(Data to examine)
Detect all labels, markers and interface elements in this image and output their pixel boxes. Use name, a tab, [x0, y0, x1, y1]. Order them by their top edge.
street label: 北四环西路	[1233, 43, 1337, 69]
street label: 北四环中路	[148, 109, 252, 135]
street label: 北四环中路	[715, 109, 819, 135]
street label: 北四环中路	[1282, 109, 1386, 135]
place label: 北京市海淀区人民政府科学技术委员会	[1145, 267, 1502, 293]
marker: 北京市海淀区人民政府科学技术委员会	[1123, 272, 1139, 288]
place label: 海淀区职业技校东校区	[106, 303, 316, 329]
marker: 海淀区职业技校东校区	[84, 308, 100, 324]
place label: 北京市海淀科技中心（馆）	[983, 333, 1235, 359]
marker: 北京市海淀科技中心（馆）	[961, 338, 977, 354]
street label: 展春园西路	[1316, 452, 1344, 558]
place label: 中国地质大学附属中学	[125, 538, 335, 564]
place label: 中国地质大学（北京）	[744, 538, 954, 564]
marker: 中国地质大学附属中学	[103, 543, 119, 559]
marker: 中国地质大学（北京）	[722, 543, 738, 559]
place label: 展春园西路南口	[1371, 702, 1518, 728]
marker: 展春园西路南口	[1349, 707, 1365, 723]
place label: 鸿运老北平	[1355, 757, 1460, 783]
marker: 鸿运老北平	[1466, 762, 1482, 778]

(What to do) The answer should be the entries, given again without a single difference.

(Result for this task)
Detect all labels, markers and interface elements in this image and output their pixel boxes. Use name, a tab, [x0, y0, x1, y1]. Order them by their top edge.
street label: 北四环西路	[1233, 43, 1337, 69]
street label: 北四环中路	[148, 109, 252, 135]
street label: 北四环中路	[715, 109, 819, 135]
street label: 北四环中路	[1282, 109, 1386, 135]
place label: 北京市海淀区人民政府科学技术委员会	[1145, 267, 1502, 293]
marker: 北京市海淀区人民政府科学技术委员会	[1123, 272, 1139, 288]
place label: 海淀区职业技校东校区	[106, 303, 316, 329]
marker: 海淀区职业技校东校区	[84, 308, 100, 324]
place label: 北京市海淀科技中心（馆）	[983, 333, 1235, 359]
marker: 北京市海淀科技中心（馆）	[961, 338, 977, 354]
street label: 展春园西路	[1316, 452, 1344, 558]
place label: 中国地质大学附属中学	[125, 538, 335, 564]
place label: 中国地质大学（北京）	[744, 538, 954, 564]
marker: 中国地质大学附属中学	[103, 543, 119, 559]
marker: 中国地质大学（北京）	[722, 543, 738, 559]
place label: 展春园西路南口	[1371, 702, 1518, 728]
marker: 展春园西路南口	[1349, 707, 1365, 723]
place label: 鸿运老北平	[1355, 757, 1460, 783]
marker: 鸿运老北平	[1466, 762, 1482, 778]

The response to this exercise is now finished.